* _BRIEF_: The line containing "Y278000D02*" marks the start; repeat it and every following line exactly through the end of the entries.

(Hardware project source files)
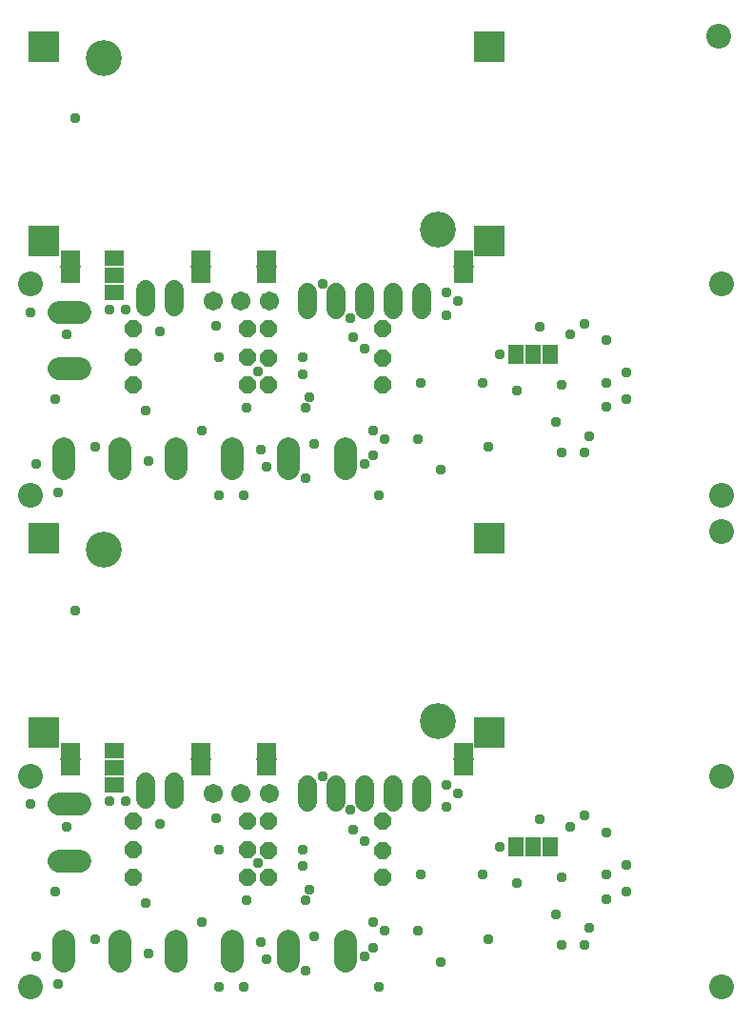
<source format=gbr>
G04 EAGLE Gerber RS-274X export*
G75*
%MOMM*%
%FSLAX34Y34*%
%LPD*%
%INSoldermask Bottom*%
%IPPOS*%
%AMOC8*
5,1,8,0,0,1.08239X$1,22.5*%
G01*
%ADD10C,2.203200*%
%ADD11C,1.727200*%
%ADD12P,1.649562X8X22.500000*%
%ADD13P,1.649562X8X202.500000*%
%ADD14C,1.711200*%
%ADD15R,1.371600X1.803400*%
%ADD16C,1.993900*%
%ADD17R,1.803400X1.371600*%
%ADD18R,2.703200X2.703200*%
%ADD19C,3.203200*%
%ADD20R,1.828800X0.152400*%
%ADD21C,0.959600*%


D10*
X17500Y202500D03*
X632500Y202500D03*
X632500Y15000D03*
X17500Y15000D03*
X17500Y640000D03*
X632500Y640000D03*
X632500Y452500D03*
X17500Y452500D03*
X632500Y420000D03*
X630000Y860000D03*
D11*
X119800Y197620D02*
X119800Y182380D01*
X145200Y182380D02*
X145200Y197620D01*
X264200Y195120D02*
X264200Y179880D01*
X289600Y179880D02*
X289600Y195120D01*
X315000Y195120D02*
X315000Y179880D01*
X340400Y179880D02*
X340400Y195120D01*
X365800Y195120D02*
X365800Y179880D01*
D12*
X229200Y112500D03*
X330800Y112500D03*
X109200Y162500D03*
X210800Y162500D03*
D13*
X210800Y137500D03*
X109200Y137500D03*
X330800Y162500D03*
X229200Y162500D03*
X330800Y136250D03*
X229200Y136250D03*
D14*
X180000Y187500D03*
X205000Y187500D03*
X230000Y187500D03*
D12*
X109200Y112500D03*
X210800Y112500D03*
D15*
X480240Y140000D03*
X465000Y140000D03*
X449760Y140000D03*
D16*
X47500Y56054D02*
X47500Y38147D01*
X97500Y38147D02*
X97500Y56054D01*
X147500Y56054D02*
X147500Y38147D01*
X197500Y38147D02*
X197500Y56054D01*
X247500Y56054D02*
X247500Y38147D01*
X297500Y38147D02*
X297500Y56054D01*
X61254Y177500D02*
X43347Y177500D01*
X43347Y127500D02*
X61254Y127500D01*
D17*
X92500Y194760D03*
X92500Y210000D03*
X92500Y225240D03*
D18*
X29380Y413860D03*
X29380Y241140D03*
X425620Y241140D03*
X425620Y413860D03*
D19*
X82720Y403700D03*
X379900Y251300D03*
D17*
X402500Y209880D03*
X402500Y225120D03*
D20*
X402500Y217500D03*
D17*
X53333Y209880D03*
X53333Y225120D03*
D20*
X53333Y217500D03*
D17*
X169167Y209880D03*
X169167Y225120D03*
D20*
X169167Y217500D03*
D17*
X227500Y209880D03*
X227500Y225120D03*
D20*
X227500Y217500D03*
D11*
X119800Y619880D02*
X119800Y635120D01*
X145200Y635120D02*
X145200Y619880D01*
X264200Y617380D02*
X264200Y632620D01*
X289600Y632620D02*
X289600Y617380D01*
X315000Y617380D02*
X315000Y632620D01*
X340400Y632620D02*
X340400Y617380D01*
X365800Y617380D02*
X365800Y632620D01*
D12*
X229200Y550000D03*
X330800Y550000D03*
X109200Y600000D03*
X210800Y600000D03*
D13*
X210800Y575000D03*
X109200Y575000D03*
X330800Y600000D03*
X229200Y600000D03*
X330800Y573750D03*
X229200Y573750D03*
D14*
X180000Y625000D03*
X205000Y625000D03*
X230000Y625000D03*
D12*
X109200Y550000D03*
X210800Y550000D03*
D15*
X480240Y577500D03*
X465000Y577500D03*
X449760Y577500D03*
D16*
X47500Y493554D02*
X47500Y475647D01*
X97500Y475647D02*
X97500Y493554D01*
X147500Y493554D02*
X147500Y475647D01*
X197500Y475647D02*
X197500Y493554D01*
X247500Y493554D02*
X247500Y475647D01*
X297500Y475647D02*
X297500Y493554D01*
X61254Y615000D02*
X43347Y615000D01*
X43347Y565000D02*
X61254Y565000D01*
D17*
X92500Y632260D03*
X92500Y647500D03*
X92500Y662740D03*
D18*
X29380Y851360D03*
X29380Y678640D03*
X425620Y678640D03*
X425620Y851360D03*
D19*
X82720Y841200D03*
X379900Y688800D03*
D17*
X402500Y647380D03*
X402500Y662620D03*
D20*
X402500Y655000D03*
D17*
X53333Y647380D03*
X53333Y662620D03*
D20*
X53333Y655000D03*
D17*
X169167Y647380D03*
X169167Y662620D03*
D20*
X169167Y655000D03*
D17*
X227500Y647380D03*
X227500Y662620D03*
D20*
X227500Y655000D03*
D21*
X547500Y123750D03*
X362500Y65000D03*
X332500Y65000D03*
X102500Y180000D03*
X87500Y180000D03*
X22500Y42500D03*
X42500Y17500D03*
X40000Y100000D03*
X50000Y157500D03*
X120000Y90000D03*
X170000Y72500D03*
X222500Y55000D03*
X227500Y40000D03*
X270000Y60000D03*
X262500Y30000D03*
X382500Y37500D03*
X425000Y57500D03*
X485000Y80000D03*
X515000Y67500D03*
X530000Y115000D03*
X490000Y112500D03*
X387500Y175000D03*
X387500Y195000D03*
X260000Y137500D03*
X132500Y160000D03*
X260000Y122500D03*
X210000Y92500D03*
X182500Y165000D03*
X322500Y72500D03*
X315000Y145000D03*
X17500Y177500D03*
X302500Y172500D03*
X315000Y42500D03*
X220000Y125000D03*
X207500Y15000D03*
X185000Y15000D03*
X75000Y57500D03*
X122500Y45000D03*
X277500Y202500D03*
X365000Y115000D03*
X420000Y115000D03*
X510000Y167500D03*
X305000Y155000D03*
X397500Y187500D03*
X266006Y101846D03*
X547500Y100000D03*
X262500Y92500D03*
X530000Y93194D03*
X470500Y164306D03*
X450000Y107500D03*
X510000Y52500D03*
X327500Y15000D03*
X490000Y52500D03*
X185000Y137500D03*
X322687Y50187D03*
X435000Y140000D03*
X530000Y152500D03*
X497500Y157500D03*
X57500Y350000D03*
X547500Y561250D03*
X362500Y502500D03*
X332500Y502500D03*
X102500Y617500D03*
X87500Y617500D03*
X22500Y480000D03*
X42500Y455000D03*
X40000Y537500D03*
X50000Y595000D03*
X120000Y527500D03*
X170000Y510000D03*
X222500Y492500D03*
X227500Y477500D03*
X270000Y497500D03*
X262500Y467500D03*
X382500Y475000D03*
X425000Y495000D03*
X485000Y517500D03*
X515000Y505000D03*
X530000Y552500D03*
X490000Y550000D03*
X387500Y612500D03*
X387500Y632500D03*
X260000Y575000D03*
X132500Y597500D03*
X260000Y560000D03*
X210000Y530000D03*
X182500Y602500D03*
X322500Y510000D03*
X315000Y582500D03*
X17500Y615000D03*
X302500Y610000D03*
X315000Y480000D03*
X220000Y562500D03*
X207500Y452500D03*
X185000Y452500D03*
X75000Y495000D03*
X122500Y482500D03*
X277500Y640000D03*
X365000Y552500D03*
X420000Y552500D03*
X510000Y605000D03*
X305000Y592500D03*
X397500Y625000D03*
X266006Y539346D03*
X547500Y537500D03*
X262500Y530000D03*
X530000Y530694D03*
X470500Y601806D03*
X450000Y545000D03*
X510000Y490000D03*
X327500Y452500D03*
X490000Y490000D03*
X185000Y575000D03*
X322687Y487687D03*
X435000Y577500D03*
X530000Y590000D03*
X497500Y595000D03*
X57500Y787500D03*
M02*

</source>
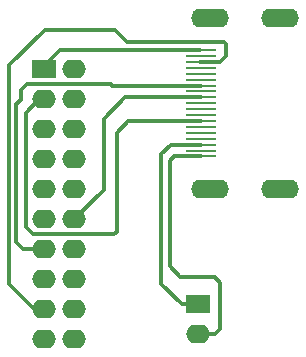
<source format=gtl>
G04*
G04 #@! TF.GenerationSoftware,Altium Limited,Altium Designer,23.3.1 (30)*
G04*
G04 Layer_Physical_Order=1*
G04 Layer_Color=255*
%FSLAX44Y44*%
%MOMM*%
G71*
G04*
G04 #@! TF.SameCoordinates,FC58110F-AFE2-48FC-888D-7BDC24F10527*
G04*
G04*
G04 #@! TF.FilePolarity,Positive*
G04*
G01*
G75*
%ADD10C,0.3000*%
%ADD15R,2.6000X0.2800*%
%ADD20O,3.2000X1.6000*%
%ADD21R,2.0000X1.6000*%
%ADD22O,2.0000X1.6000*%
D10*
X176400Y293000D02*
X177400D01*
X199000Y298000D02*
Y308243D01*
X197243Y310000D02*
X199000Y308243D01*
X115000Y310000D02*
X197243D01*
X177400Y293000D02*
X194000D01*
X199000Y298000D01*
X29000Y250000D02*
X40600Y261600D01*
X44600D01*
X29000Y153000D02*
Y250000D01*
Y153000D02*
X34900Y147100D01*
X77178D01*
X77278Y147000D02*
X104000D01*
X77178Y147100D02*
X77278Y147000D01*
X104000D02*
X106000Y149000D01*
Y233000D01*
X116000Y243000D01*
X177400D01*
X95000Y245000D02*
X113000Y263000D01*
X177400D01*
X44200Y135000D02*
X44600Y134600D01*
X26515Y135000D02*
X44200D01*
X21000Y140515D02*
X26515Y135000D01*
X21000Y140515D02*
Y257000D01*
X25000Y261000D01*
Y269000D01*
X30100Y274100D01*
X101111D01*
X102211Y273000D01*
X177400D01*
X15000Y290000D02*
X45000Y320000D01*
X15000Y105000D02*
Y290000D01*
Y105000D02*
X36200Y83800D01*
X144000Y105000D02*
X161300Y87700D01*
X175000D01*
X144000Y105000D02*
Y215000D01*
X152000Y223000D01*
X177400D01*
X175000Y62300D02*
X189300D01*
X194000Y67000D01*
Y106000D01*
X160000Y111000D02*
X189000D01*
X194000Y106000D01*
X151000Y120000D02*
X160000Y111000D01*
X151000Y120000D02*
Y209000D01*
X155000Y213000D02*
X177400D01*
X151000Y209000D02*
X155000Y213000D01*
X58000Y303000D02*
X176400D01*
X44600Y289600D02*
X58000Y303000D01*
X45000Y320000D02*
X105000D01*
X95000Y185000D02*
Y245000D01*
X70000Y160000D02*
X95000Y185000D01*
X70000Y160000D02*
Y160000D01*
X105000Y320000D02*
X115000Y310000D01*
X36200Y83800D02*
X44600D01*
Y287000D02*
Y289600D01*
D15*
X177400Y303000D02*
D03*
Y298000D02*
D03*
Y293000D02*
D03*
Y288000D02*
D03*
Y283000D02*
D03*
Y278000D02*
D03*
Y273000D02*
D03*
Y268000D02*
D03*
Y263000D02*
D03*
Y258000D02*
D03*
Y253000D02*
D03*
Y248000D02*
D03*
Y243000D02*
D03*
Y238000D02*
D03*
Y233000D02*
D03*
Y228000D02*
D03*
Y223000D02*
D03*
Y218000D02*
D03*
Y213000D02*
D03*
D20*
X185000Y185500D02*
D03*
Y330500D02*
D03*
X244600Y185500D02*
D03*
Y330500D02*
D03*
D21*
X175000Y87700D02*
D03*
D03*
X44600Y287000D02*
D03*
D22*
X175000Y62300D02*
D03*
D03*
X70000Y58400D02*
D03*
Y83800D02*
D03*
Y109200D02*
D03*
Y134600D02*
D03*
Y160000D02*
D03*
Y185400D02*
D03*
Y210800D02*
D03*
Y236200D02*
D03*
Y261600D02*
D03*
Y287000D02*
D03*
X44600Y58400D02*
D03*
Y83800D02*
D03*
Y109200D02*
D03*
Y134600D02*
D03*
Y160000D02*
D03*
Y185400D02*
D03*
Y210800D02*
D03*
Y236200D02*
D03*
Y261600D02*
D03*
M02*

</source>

* _EXPECTED ANSWER_:
Y278000D02*
D03*
Y273000D02*
D03*
Y268000D02*
D03*
Y263000D02*
D03*
Y258000D02*
D03*
Y253000D02*
D03*
Y248000D02*
D03*
Y243000D02*
D03*
Y238000D02*
D03*
Y233000D02*
D03*
Y228000D02*
D03*
Y223000D02*
D03*
Y218000D02*
D03*
Y213000D02*
D03*
D20*
X185000Y185500D02*
D03*
Y330500D02*
D03*
X244600Y185500D02*
D03*
Y330500D02*
D03*
D21*
X175000Y87700D02*
D03*
D03*
X44600Y287000D02*
D03*
D22*
X175000Y62300D02*
D03*
D03*
X70000Y58400D02*
D03*
Y83800D02*
D03*
Y109200D02*
D03*
Y134600D02*
D03*
Y160000D02*
D03*
Y185400D02*
D03*
Y210800D02*
D03*
Y236200D02*
D03*
Y261600D02*
D03*
Y287000D02*
D03*
X44600Y58400D02*
D03*
Y83800D02*
D03*
Y109200D02*
D03*
Y134600D02*
D03*
Y160000D02*
D03*
Y185400D02*
D03*
Y210800D02*
D03*
Y236200D02*
D03*
Y261600D02*
D03*
M02*

</source>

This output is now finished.